# Cockapoo digging sand pit good or bad?



## Bella16 (Jun 17, 2016)

Hi our 12 week old puppy has started to dig spots in our nice lawn! I've put some of her poop in spots which has stopped her going back there. We've also been picking her up when she starts to dig and say no to which she has a little fit lol growls and bites us. 

We've been thinking about getting a sand pit to let her dig in but will this just make the problem worse? 

Ive been reading cockapoos love to dig and some say it's just a stage they go through?


----------



## 2ndhandgal (Aug 29, 2011)

Rather than picking her up and saying no distract her and call her away for a game instead 

Molly is a digger now and then at 6  so to me a digging pit where you can hide all sorts of goodies to encourage her that there is the spot is a very good idea


----------



## Gill57 (Mar 20, 2016)

2ndhandgal said:


> Rather than picking her up and saying no distract her and call her away for a game instead
> 
> Molly is a digger now and then at 6  so to me a digging pit where you can hide all sorts of goodies to encourage her that there is the spot is a very good idea


Freddie is a terrible digger and I have many deep holes in my grass. The problem I have with the idea of a sandpit is that he will send the sand flying everywhere and therefore cause even more mess.
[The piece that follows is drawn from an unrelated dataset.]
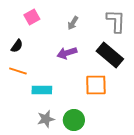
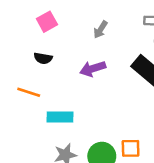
black semicircle: (17, 46) -> (43, 58), moved, turned 64
orange square: (96, 85) -> (131, 148), moved, size x0.7

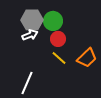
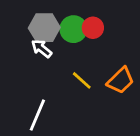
white arrow: (30, 35) -> (42, 49), turned -119
red circle: (58, 39) -> (93, 28), moved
However it is something I may have to try.


----------



## Marzi (Sep 17, 2012)

Dot digs less that she used to.... I try to be positive!
A sand pit is a great idea - but you would need a cover or every fox/cat in the area will used it as a litter tray...


----------



## Bella16 (Jun 17, 2016)

Marzi said:


> Dot digs less that she used to.... I try to be positive!
> A sand pit is a great idea - but you would need a cover or every fox/cat in the area will used it as a litter tray...
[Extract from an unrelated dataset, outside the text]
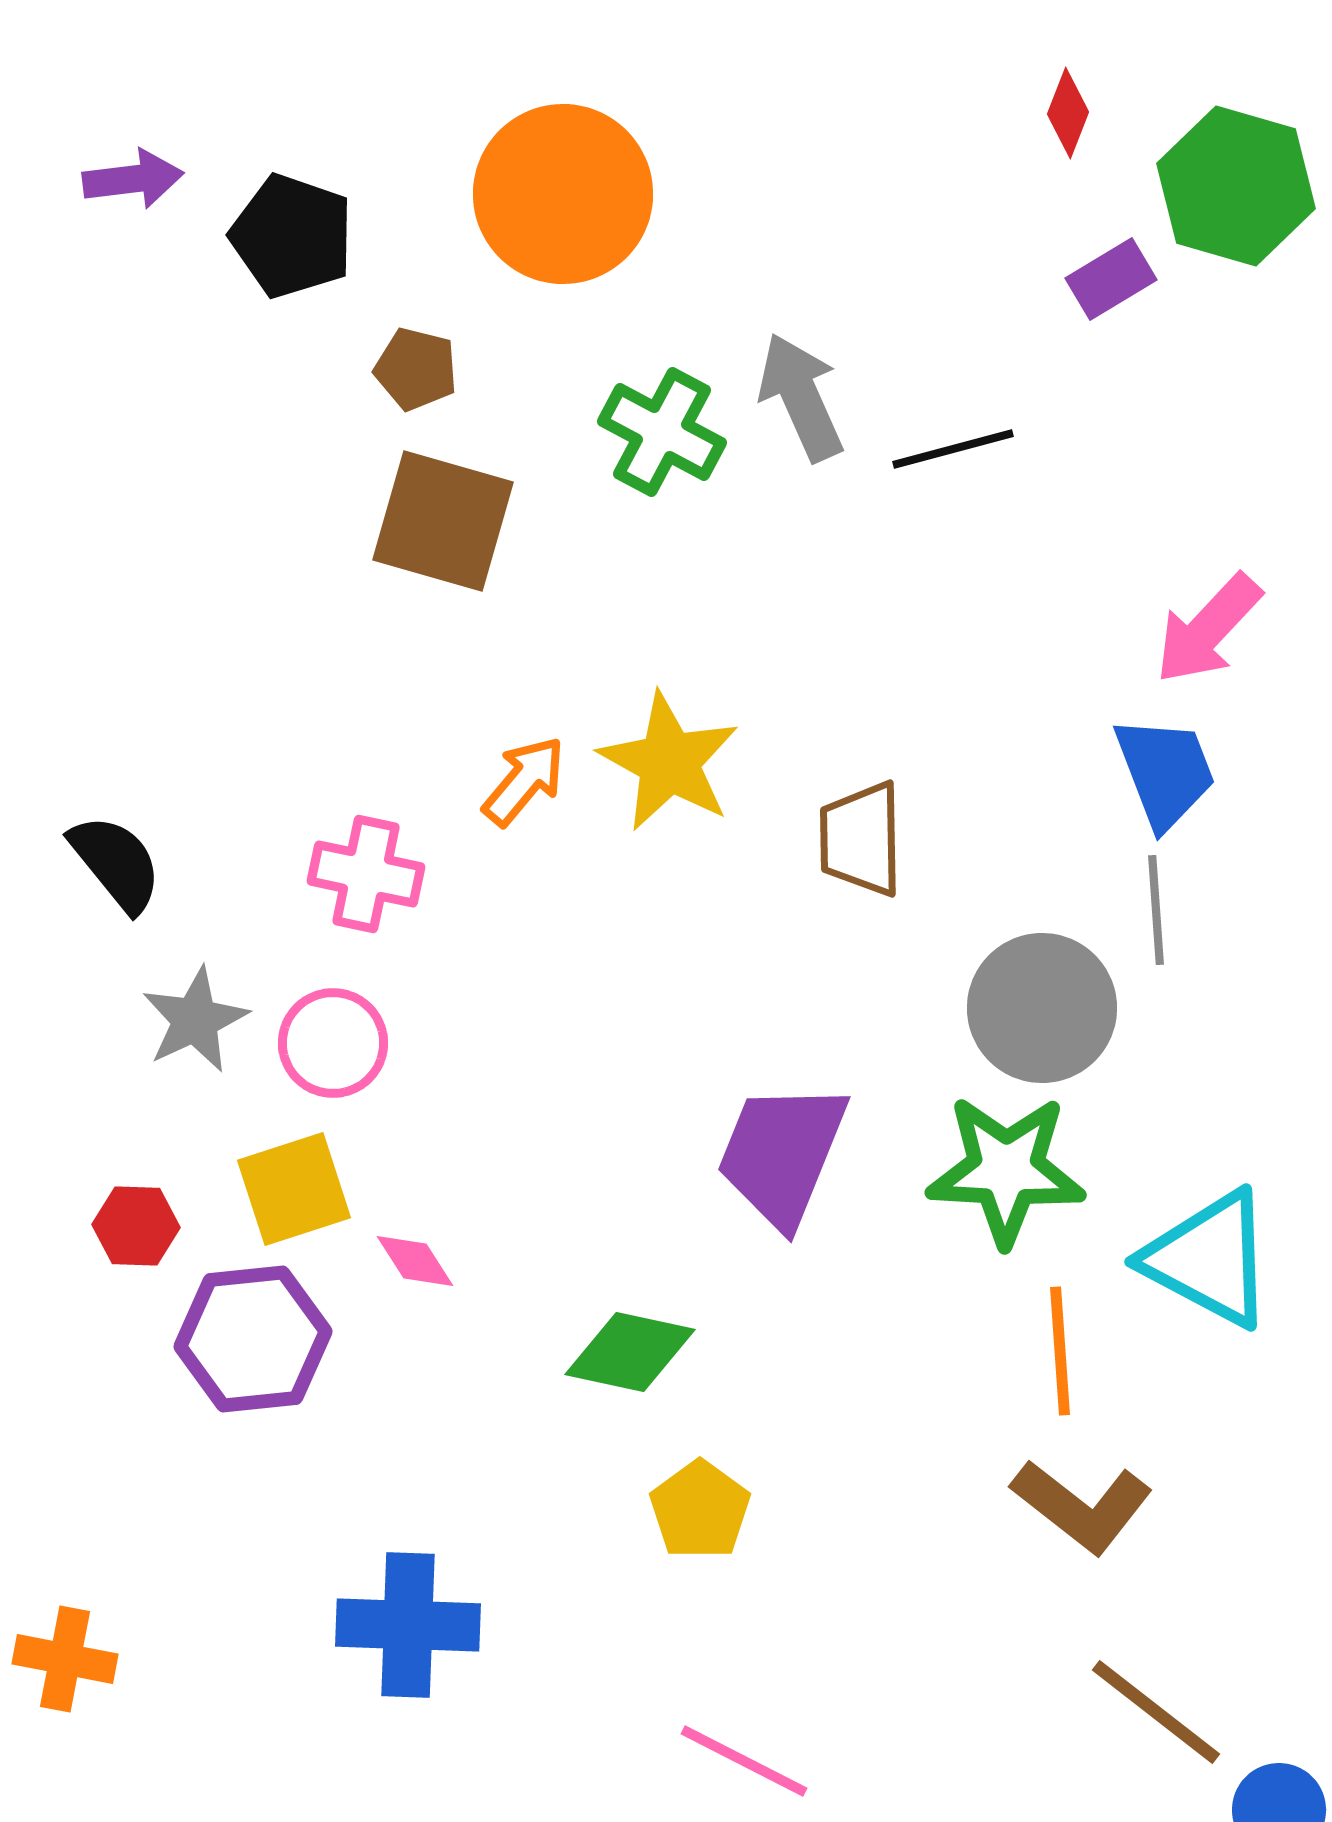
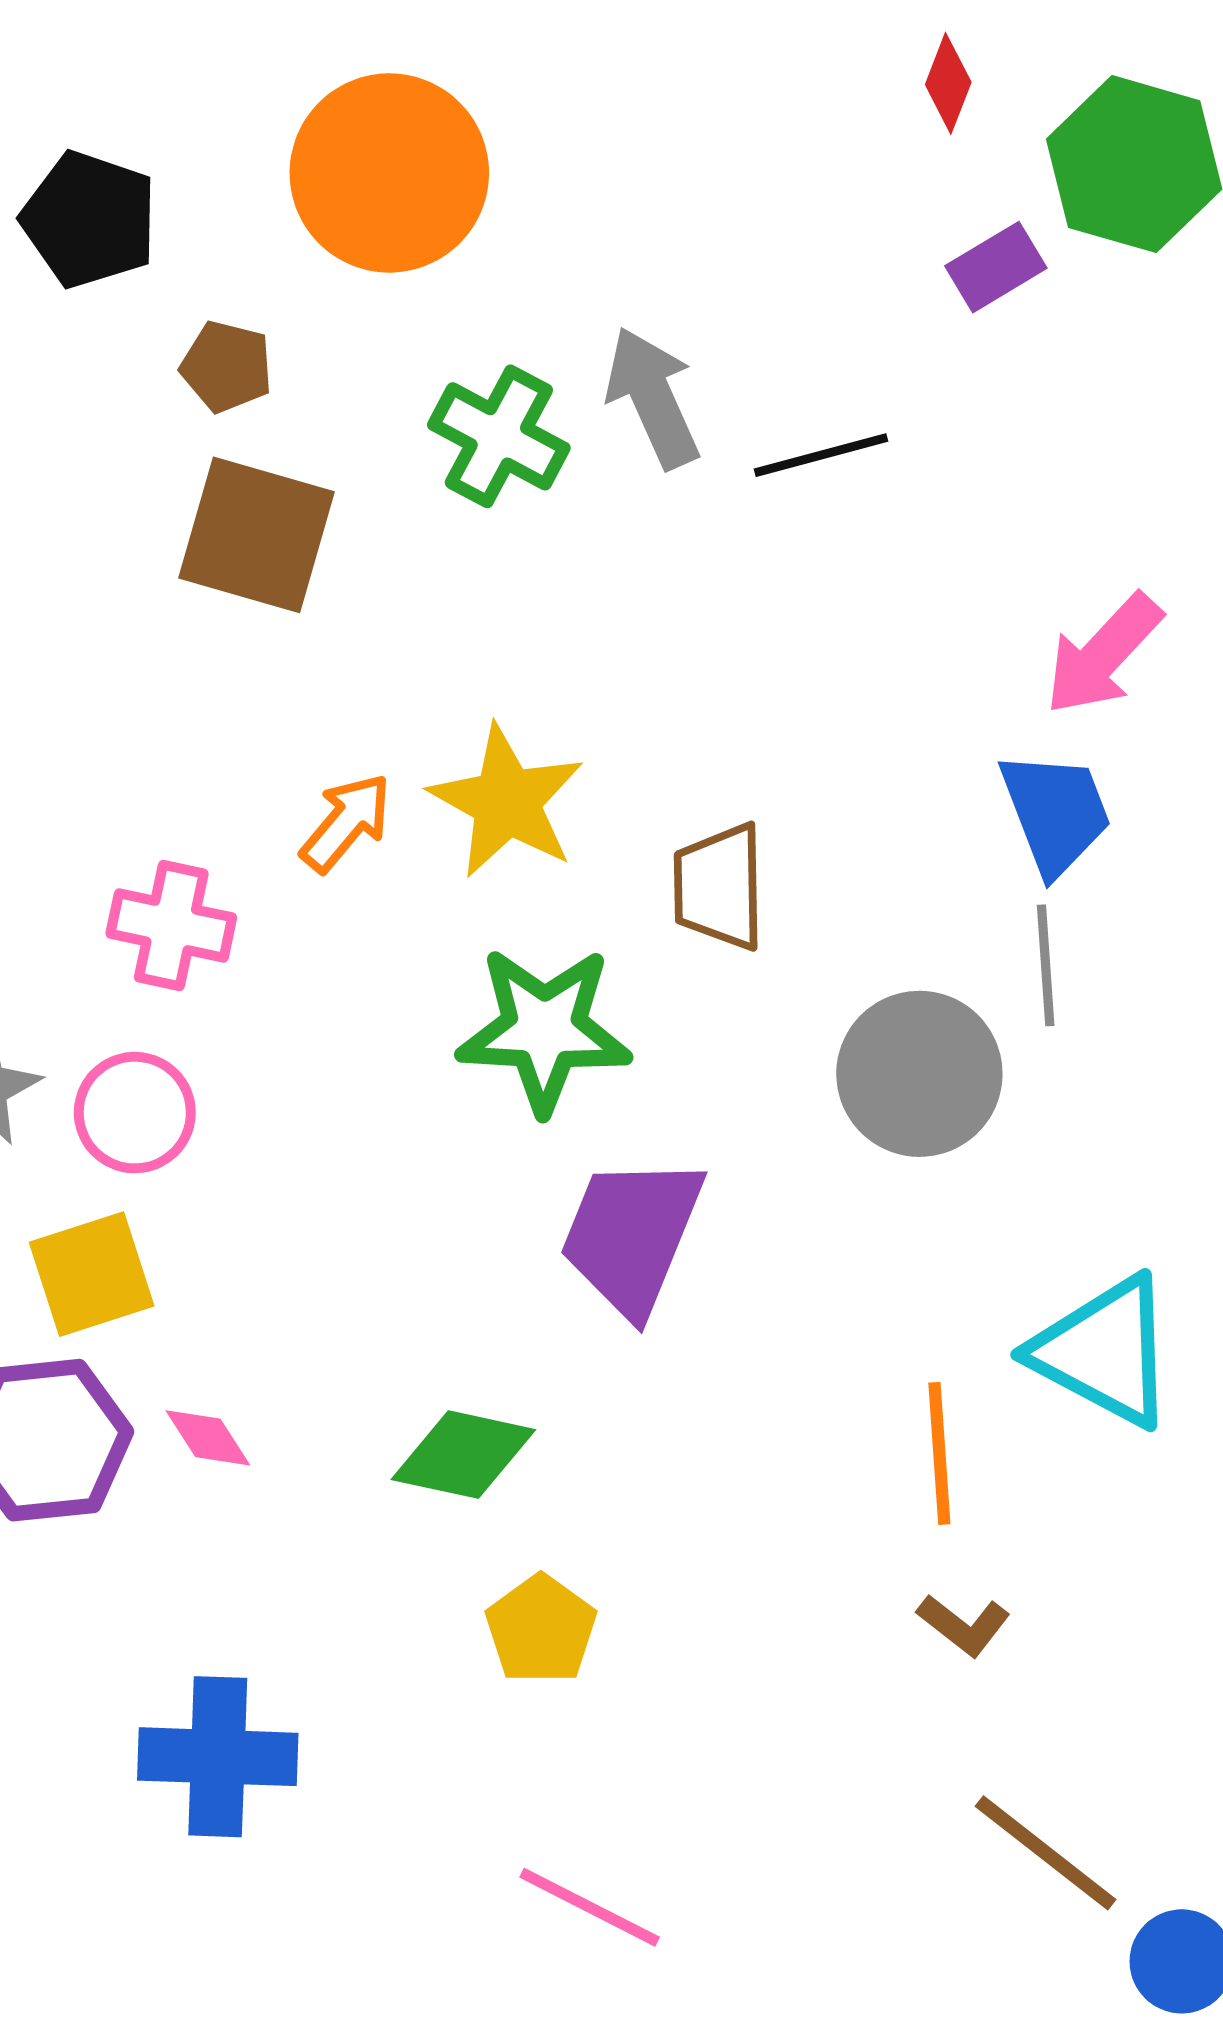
green star: (1006, 1170) -> (544, 1030), moved
pink diamond: (415, 1261) -> (208, 1438), moved
brown L-shape: (1082, 1506) -> (964, 1625), size x0.6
We were thinking about getting one from argos for £15.99 http://www.argos.co.uk/m/static/Product/partNumber/3650983.htm


----------



## Marzi (Sep 17, 2012)

I'm sure that fun would be had - and mess made! Dot woul be jealous - although I have to say after hoovering ups drifts of sand this morning after an evening trip to the beach yesterday I am not in a hurry to have sand in the garden!


----------



## 2ndhandgal (Aug 29, 2011)

They make great paddling pools for dogs but but I am not sure it would be deep enough to work as a digging pit to be honest - although as Marzi says yon could maybe use one half as a top for it


----------